++++ SOURCE DOCUMENT ++++

Food and Weight: An Ongoing Journey

I’m Going to a Party (Party)!

Posted on: December 11, 2012


Well, I actually went to one on Saturday night.  One of my oldest friends was turning 60, and he decided to have the old college crowd over.

Unfortunately,when I got there, I discovered that the only thing that was remotely WW-friendly was the sauteed broccoli and garlic.  Marc and I had brought the beverage, so there was plenty of diet soda, which was good, and I had eaten my regular breakfast and lunch during the day so as not to be ravenous.

Dinner was Kentucky Fried Chicken, homemade mac and cheese, french fries, the broccoli (which I ate the lion’s share of, since no one else seemed to want it), two kinds of cake (both homemade) and cookies.  Yes, I had a little bit of everything, but I used the simply filling plan so that I did not stuff myself.

++++

◆ REQUIRED TASKS ◆
1: In the party blog post, what was the only food at the party that the writer found remotely WW-friendly?
2: Extend the party blog post from its last sentence.
The records have nothing to do with what is asked here.

++++ MATERIAL SHOWN ++++

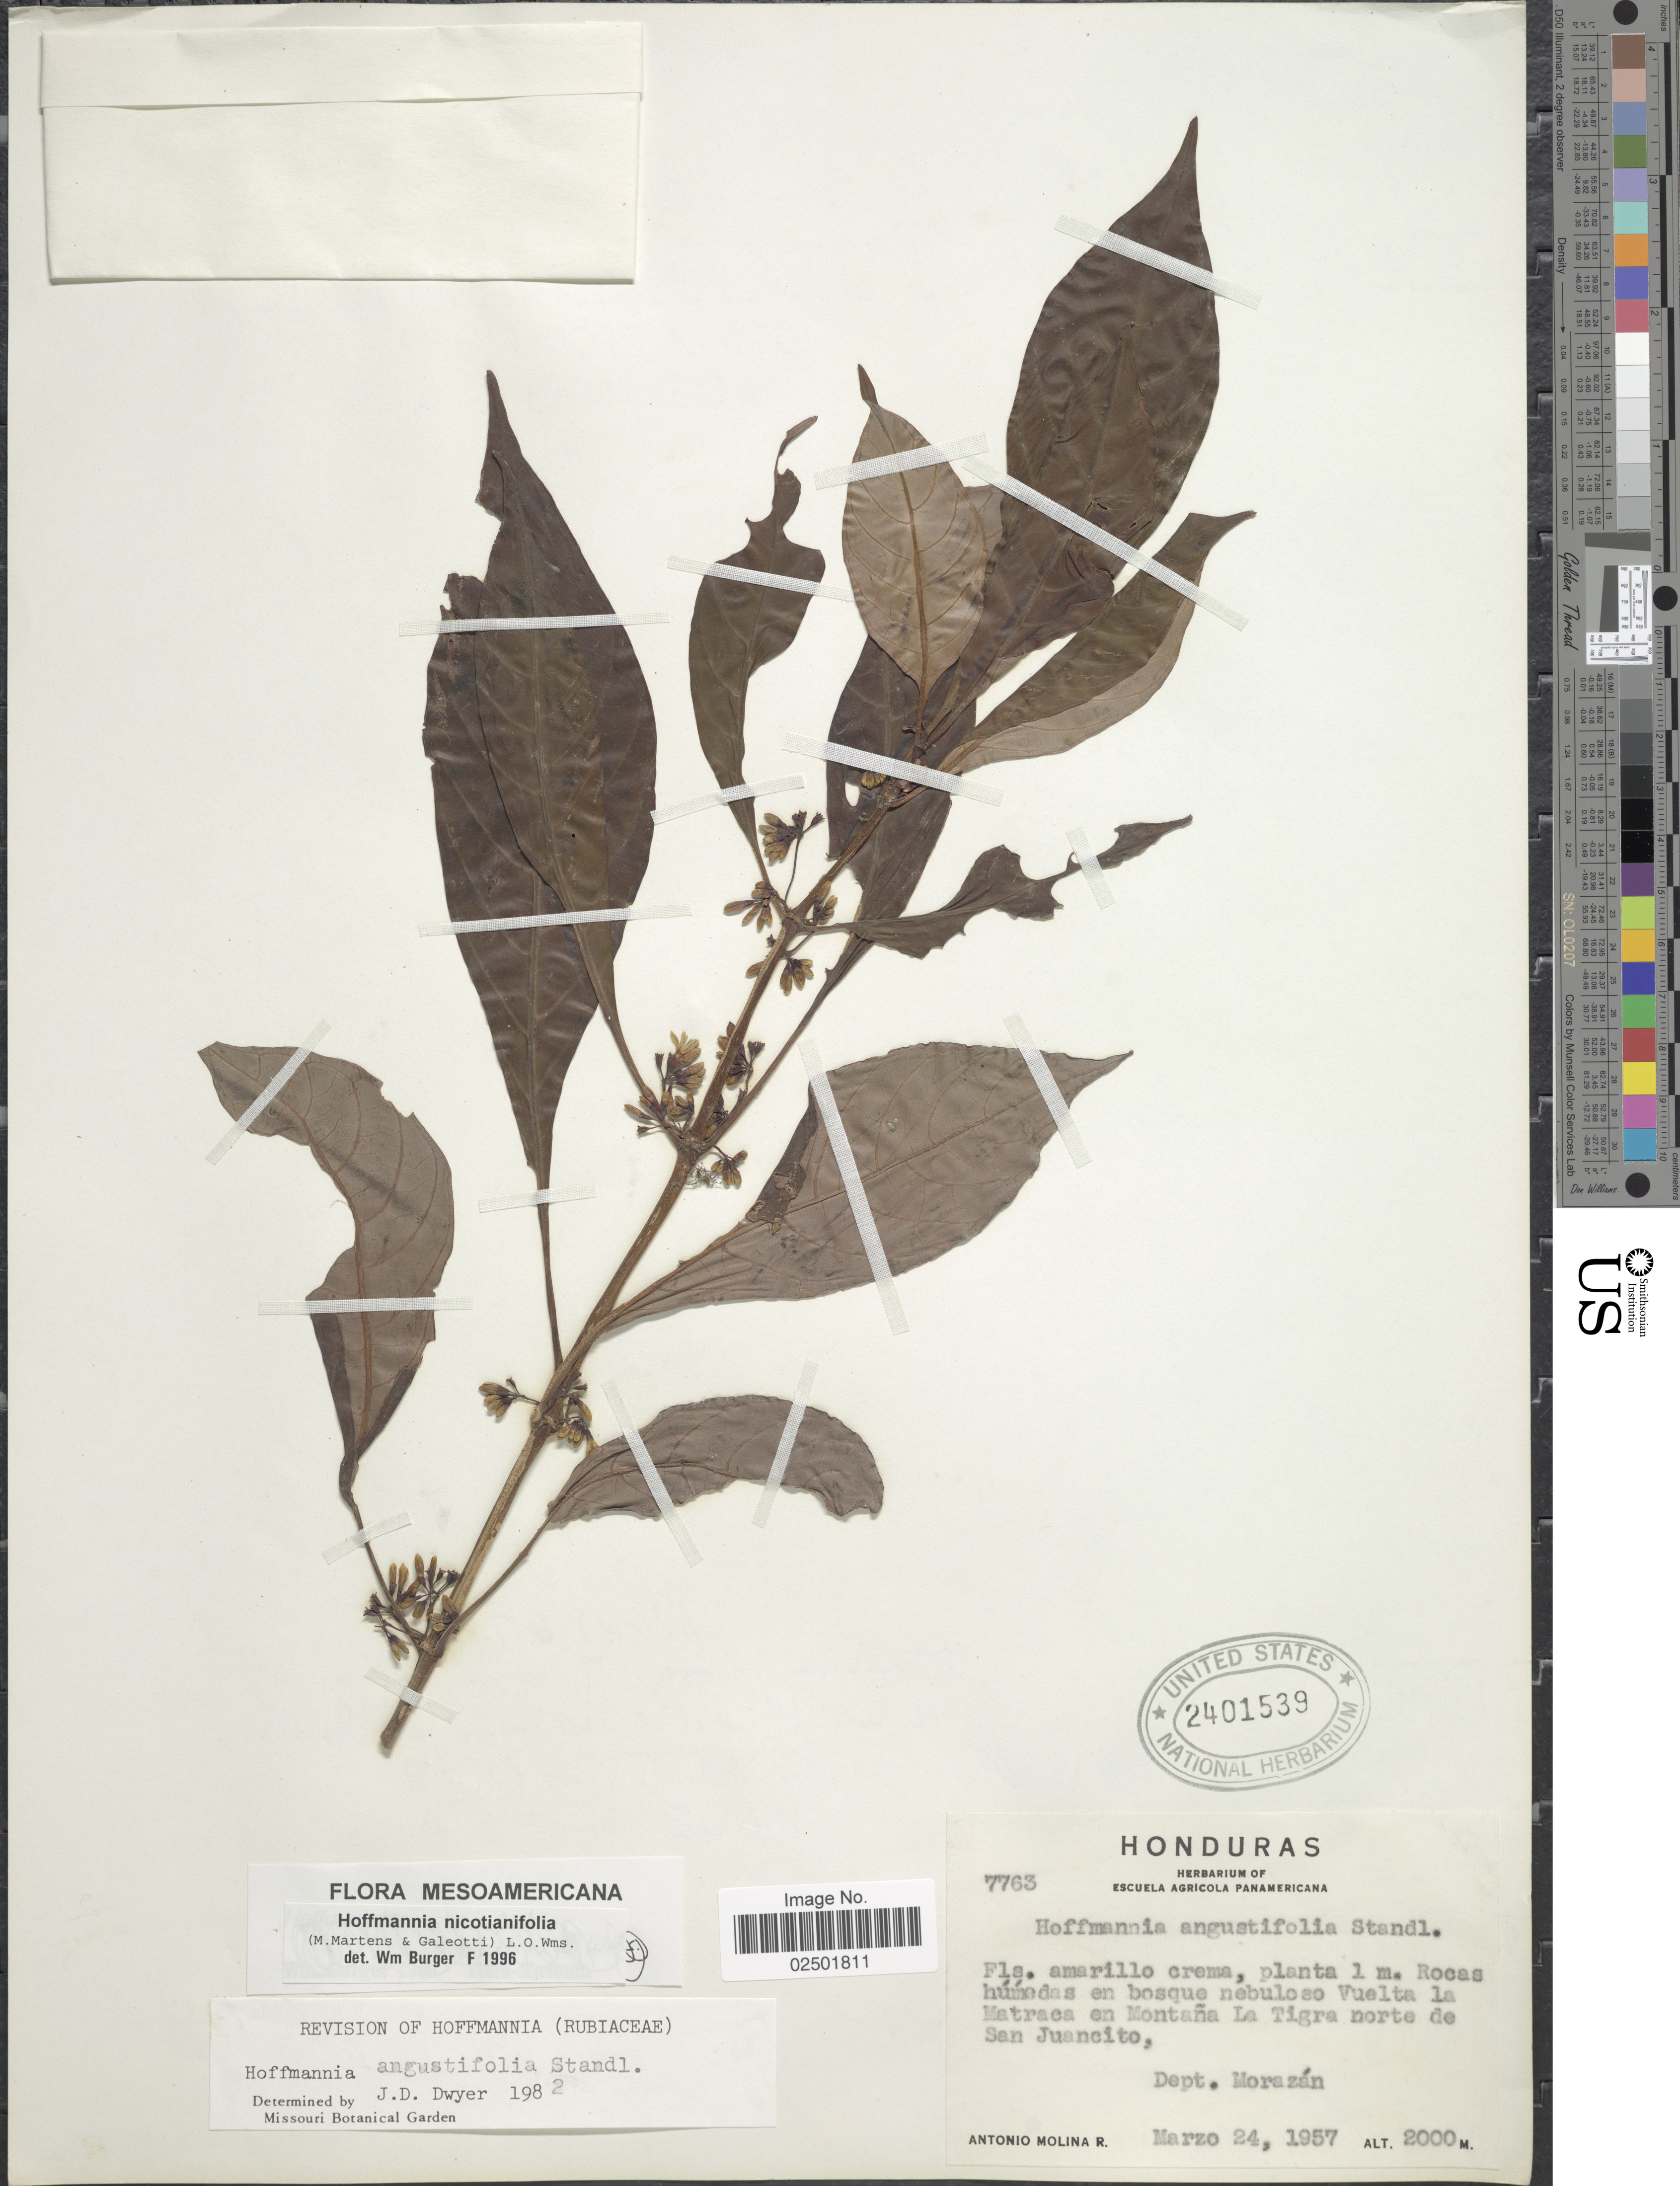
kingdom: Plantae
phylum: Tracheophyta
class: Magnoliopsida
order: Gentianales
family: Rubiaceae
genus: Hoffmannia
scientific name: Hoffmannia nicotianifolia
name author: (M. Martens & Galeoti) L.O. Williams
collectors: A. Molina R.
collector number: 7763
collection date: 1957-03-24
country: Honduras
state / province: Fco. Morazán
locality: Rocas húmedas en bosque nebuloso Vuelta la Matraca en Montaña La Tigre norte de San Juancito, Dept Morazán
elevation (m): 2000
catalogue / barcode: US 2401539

++++

◆ TASK-BY-TASK OUTPUTS ◆
1: The sauteed broccoli and garlic.

2:
On Friday, I made a commitment to try to cut down on the chips (even though when I do have them, I have the WW-friendly stuff).  So snacks this week have been thing like a pickle, or fat-free cottage cheese with sunflower seeds and some of my cousin’s salsa, or a piece of fruit.  Today, I was feeling a bit industrious, so I made a white chocolate pudding pie, which is setting in the fridge until after dinner.

I also had some energy this morning, so I made mushrooms stuffed with scrambled egg salad for breakfast.  For lunch, I went easy — jut tossed some leftover hamburger into a cup of my soup, added a bit of my cousin’s salsa and some sliced up mushrooms (can you tell I like mushrooms?), heated it, and was good to go.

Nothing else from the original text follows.